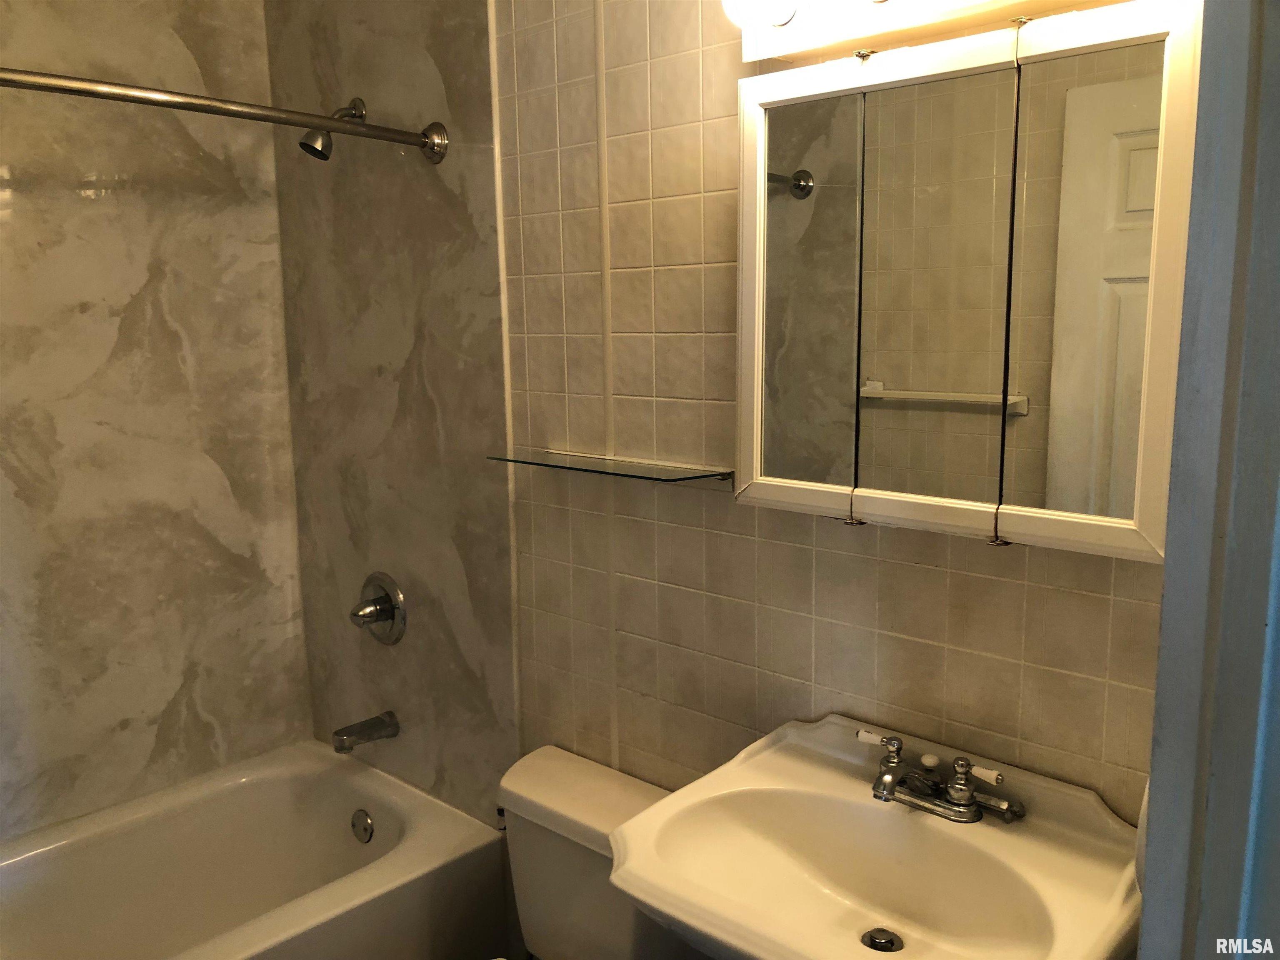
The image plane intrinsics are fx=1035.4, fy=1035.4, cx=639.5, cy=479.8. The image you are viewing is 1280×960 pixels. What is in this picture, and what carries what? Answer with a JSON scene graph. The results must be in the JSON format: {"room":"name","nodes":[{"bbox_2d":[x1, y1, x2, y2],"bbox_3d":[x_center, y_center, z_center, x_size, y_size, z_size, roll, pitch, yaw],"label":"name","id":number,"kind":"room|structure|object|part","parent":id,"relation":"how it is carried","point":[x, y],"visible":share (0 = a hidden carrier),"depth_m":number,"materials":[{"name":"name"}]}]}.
{"room":"bathroom","nodes":[
{"label":"bathroom","id":0,"kind":"room"},
{"bbox_2d":[0,0,311,840],"bbox_3d":[-1.440,-0.064,2.138,0.117,2.526,1.546,8,13,42],"label":"left wall","id":1,"kind":"structure","parent":0,"point":[133,291],"depth_m":2.37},
{"bbox_2d":[0,738,507,959],"bbox_3d":[-1.078,1.041,2.002,0.795,0.438,1.500,8,13,42],"label":"bathtub","id":2,"kind":"object","parent":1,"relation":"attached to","point":[340,791],"visible":0.99,"depth_m":2.32,"materials":[{"name":"white"}]},
{"bbox_2d":[350,807,374,843],"bbox_3d":[-0.661,0.820,2.451,0.080,0.074,0.027,8,13,42],"label":"overflow drain","id":3,"kind":"object","parent":2,"relation":"attached to","point":[361,826],"visible":0.97,"depth_m":2.44,"materials":[{"name":"silver metal"}]},
{"bbox_2d":[266,0,515,820],"bbox_3d":[-0.589,-0.175,2.361,0.765,2.403,0.017,8,13,42],"label":"wall","id":4,"kind":"structure","parent":0,"point":[441,192],"depth_m":2.29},
{"bbox_2d":[0,66,444,161],"bbox_3d":[-0.940,-0.590,1.540,0.178,0.085,1.508,8,13,42],"label":"shower curtain rod","id":5,"kind":"object","parent":4,"relation":"attached to","point":[189,103],"visible":0.99,"depth_m":1.73,"materials":[{"name":"silver metal"}]},
{"bbox_2d":[298,97,366,158],"bbox_3d":[-0.661,-0.754,2.216,0.075,0.143,0.142,8,13,42],"label":"shower head","id":6,"kind":"object","parent":4,"relation":"attached to","point":[356,101],"visible":0.82,"depth_m":2.19},
{"bbox_2d":[332,711,399,752],"bbox_3d":[-0.652,0.595,2.449,0.061,0.067,0.151,8,13,42],"label":"tub spout","id":7,"kind":"object","parent":4,"relation":"attached to","point":[358,735],"visible":0.97,"depth_m":2.43,"materials":[{"name":"silver metal"}]},
{"bbox_2d":[349,571,407,644],"bbox_3d":[-0.635,0.309,2.427,0.180,0.176,0.085,8,13,42],"label":"shower valve","id":8,"kind":"object","parent":4,"relation":"attached to","point":[385,601],"visible":0.99,"depth_m":2.42,"materials":[{"name":"silver metal"}]},
{"bbox_2d":[471,0,1177,828],"bbox_3d":[0.207,0.022,1.740,2.000,2.477,0.111,8,13,42],"label":"tiled wall","id":9,"kind":"structure","parent":0,"point":[913,568],"depth_m":1.74,"materials":[{"name":"beige tile"}]},
{"bbox_2d":[495,743,676,959],"bbox_3d":[-0.239,0.945,1.708,0.433,0.713,0.766,8,13,42],"label":"toilet","id":10,"kind":"object","parent":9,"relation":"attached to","point":[552,786],"visible":0.77,"depth_m":1.84,"materials":[{"name":"white ceramic"}]},
{"bbox_2d":[487,448,732,485],"bbox_3d":[-0.063,-0.023,1.820,0.465,0.022,0.136,8,13,42],"label":"glass shelf","id":11,"kind":"object","parent":9,"relation":"attached to","point":[597,466],"visible":0.97,"depth_m":1.78,"materials":[{"name":"clear glass"}]},
{"bbox_2d":[609,712,1147,959],"bbox_3d":[0.307,0.829,1.378,0.614,0.827,0.509,8,13,42],"label":"sink","id":12,"kind":"object","parent":9,"relation":"attached to","point":[838,775],"visible":0.93,"depth_m":1.37,"materials":[{"name":"white ceramic"}]},
{"bbox_2d":[861,926,903,951],"bbox_3d":[0.323,0.618,1.378,0.050,0.025,0.050,8,13,42],"label":"sink drain","id":13,"kind":"object","parent":12,"relation":"in","point":[891,945],"visible":0.91,"depth_m":1.38,"materials":[{"name":"silver metal"}]},
{"bbox_2d":[857,727,1024,823],"bbox_3d":[0.381,0.409,1.397,0.236,0.084,0.136,8,13,42],"label":"faucet","id":14,"kind":"object","parent":12,"relation":"on","point":[888,770],"visible":1,"depth_m":1.40,"materials":[{"name":"silver metal"}]},
{"bbox_3d":[0.337,0.363,1.462,0.059,0.025,0.031,8,13,42],"label":"handle","id":15,"kind":"part","parent":14,"relation":"part of","materials":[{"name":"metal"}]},
{"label":"knob","id":16,"kind":"part","parent":14,"relation":"part of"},
{"bbox_3d":[0.447,0.379,1.350,0.052,0.023,0.028,8,13,42],"label":"handle","id":17,"kind":"part","parent":14,"relation":"part of","materials":[{"name":"white ceramic"}]},
{"bbox_2d":[724,0,1117,64],"bbox_3d":[0.375,-0.622,1.271,0.625,0.112,0.169,8,13,42],"label":"vanity light","id":18,"kind":"object","parent":9,"relation":"attached to","point":[767,31],"visible":0.85,"depth_m":1.36,"materials":[{"name":"white"}]},
{"bbox_2d":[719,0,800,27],"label":"light bulb","id":19,"kind":"object","parent":18,"relation":"attached to","point":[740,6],"visible":0.97,"depth_m":1.35,"materials":[{"name":"white glass"}]},
{"bbox_2d":[731,0,1202,558],"bbox_3d":[0.394,-0.240,1.343,0.631,0.617,0.129,8,13,42],"label":"medicine cabinet","id":20,"kind":"object","parent":9,"relation":"attached to","point":[859,493],"visible":0.97,"depth_m":1.26,"materials":[{"name":"mirror"}]},
{"bbox_3d":[0.212,-0.233,1.472,0.192,0.596,0.040,8,13,42],"label":"mirror door","id":21,"kind":"part","parent":20,"relation":"part of","materials":[{"name":"mirror"}]},
{"bbox_3d":[0.368,-0.217,1.330,0.152,0.568,0.029,8,13,42],"label":"mirror door","id":22,"kind":"part","parent":20,"relation":"part of","materials":[{"name":"mirror"}]},
{"bbox_3d":[0.533,-0.201,1.206,0.172,0.550,0.032,8,13,42],"label":"mirror door","id":23,"kind":"part","parent":20,"relation":"part of","materials":[{"name":"mirror"}]},
{"bbox_2d":[1135,0,1279,959],"bbox_3d":[0.470,0.335,0.660,0.277,2.195,0.660,8,13,42],"label":"door frame","id":24,"kind":"structure","parent":0,"point":[1167,582],"depth_m":0.83,"materials":[{"name":"grey paint"}]}
]}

* What needs to be done
Repeat the listing word for word, omitting the pictures.

* Completed task
The image plane intrinsics are fx=1035.4, fy=1035.4, cx=639.5, cy=479.8. The image you are viewing is 1280×960 pixels. What is in this picture, and what carries what? Answer with a JSON scene graph. The results must be in the JSON format: {"room":"name","nodes":[{"bbox_2d":[x1, y1, x2, y2],"bbox_3d":[x_center, y_center, z_center, x_size, y_size, z_size, roll, pitch, yaw],"label":"name","id":number,"kind":"room|structure|object|part","parent":id,"relation":"how it is carried","point":[x, y],"visible":share (0 = a hidden carrier),"depth_m":number,"materials":[{"name":"name"}]}]}.
{"room":"bathroom","nodes":[
{"label":"bathroom","id":0,"kind":"room"},
{"bbox_2d":[0,0,311,840],"bbox_3d":[-1.440,-0.064,2.138,0.117,2.526,1.546,8,13,42],"label":"left wall","id":1,"kind":"structure","parent":0,"point":[133,291],"depth_m":2.37},
{"bbox_2d":[0,738,507,959],"bbox_3d":[-1.078,1.041,2.002,0.795,0.438,1.500,8,13,42],"label":"bathtub","id":2,"kind":"object","parent":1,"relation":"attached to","point":[340,791],"visible":0.99,"depth_m":2.32,"materials":[{"name":"white"}]},
{"bbox_2d":[350,807,374,843],"bbox_3d":[-0.661,0.820,2.451,0.080,0.074,0.027,8,13,42],"label":"overflow drain","id":3,"kind":"object","parent":2,"relation":"attached to","point":[361,826],"visible":0.97,"depth_m":2.44,"materials":[{"name":"silver metal"}]},
{"bbox_2d":[266,0,515,820],"bbox_3d":[-0.589,-0.175,2.361,0.765,2.403,0.017,8,13,42],"label":"wall","id":4,"kind":"structure","parent":0,"point":[441,192],"depth_m":2.29},
{"bbox_2d":[0,66,444,161],"bbox_3d":[-0.940,-0.590,1.540,0.178,0.085,1.508,8,13,42],"label":"shower curtain rod","id":5,"kind":"object","parent":4,"relation":"attached to","point":[189,103],"visible":0.99,"depth_m":1.73,"materials":[{"name":"silver metal"}]},
{"bbox_2d":[298,97,366,158],"bbox_3d":[-0.661,-0.754,2.216,0.075,0.143,0.142,8,13,42],"label":"shower head","id":6,"kind":"object","parent":4,"relation":"attached to","point":[356,101],"visible":0.82,"depth_m":2.19},
{"bbox_2d":[332,711,399,752],"bbox_3d":[-0.652,0.595,2.449,0.061,0.067,0.151,8,13,42],"label":"tub spout","id":7,"kind":"object","parent":4,"relation":"attached to","point":[358,735],"visible":0.97,"depth_m":2.43,"materials":[{"name":"silver metal"}]},
{"bbox_2d":[349,571,407,644],"bbox_3d":[-0.635,0.309,2.427,0.180,0.176,0.085,8,13,42],"label":"shower valve","id":8,"kind":"object","parent":4,"relation":"attached to","point":[385,601],"visible":0.99,"depth_m":2.42,"materials":[{"name":"silver metal"}]},
{"bbox_2d":[471,0,1177,828],"bbox_3d":[0.207,0.022,1.740,2.000,2.477,0.111,8,13,42],"label":"tiled wall","id":9,"kind":"structure","parent":0,"point":[913,568],"depth_m":1.74,"materials":[{"name":"beige tile"}]},
{"bbox_2d":[495,743,676,959],"bbox_3d":[-0.239,0.945,1.708,0.433,0.713,0.766,8,13,42],"label":"toilet","id":10,"kind":"object","parent":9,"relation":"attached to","point":[552,786],"visible":0.77,"depth_m":1.84,"materials":[{"name":"white ceramic"}]},
{"bbox_2d":[487,448,732,485],"bbox_3d":[-0.063,-0.023,1.820,0.465,0.022,0.136,8,13,42],"label":"glass shelf","id":11,"kind":"object","parent":9,"relation":"attached to","point":[597,466],"visible":0.97,"depth_m":1.78,"materials":[{"name":"clear glass"}]},
{"bbox_2d":[609,712,1147,959],"bbox_3d":[0.307,0.829,1.378,0.614,0.827,0.509,8,13,42],"label":"sink","id":12,"kind":"object","parent":9,"relation":"attached to","point":[838,775],"visible":0.93,"depth_m":1.37,"materials":[{"name":"white ceramic"}]},
{"bbox_2d":[861,926,903,951],"bbox_3d":[0.323,0.618,1.378,0.050,0.025,0.050,8,13,42],"label":"sink drain","id":13,"kind":"object","parent":12,"relation":"in","point":[891,945],"visible":0.91,"depth_m":1.38,"materials":[{"name":"silver metal"}]},
{"bbox_2d":[857,727,1024,823],"bbox_3d":[0.381,0.409,1.397,0.236,0.084,0.136,8,13,42],"label":"faucet","id":14,"kind":"object","parent":12,"relation":"on","point":[888,770],"visible":1,"depth_m":1.40,"materials":[{"name":"silver metal"}]},
{"bbox_3d":[0.337,0.363,1.462,0.059,0.025,0.031,8,13,42],"label":"handle","id":15,"kind":"part","parent":14,"relation":"part of","materials":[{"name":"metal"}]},
{"label":"knob","id":16,"kind":"part","parent":14,"relation":"part of"},
{"bbox_3d":[0.447,0.379,1.350,0.052,0.023,0.028,8,13,42],"label":"handle","id":17,"kind":"part","parent":14,"relation":"part of","materials":[{"name":"white ceramic"}]},
{"bbox_2d":[724,0,1117,64],"bbox_3d":[0.375,-0.622,1.271,0.625,0.112,0.169,8,13,42],"label":"vanity light","id":18,"kind":"object","parent":9,"relation":"attached to","point":[767,31],"visible":0.85,"depth_m":1.36,"materials":[{"name":"white"}]},
{"bbox_2d":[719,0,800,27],"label":"light bulb","id":19,"kind":"object","parent":18,"relation":"attached to","point":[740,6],"visible":0.97,"depth_m":1.35,"materials":[{"name":"white glass"}]},
{"bbox_2d":[731,0,1202,558],"bbox_3d":[0.394,-0.240,1.343,0.631,0.617,0.129,8,13,42],"label":"medicine cabinet","id":20,"kind":"object","parent":9,"relation":"attached to","point":[859,493],"visible":0.97,"depth_m":1.26,"materials":[{"name":"mirror"}]},
{"bbox_3d":[0.212,-0.233,1.472,0.192,0.596,0.040,8,13,42],"label":"mirror door","id":21,"kind":"part","parent":20,"relation":"part of","materials":[{"name":"mirror"}]},
{"bbox_3d":[0.368,-0.217,1.330,0.152,0.568,0.029,8,13,42],"label":"mirror door","id":22,"kind":"part","parent":20,"relation":"part of","materials":[{"name":"mirror"}]},
{"bbox_3d":[0.533,-0.201,1.206,0.172,0.550,0.032,8,13,42],"label":"mirror door","id":23,"kind":"part","parent":20,"relation":"part of","materials":[{"name":"mirror"}]},
{"bbox_2d":[1135,0,1279,959],"bbox_3d":[0.470,0.335,0.660,0.277,2.195,0.660,8,13,42],"label":"door frame","id":24,"kind":"structure","parent":0,"point":[1167,582],"depth_m":0.83,"materials":[{"name":"grey paint"}]}
]}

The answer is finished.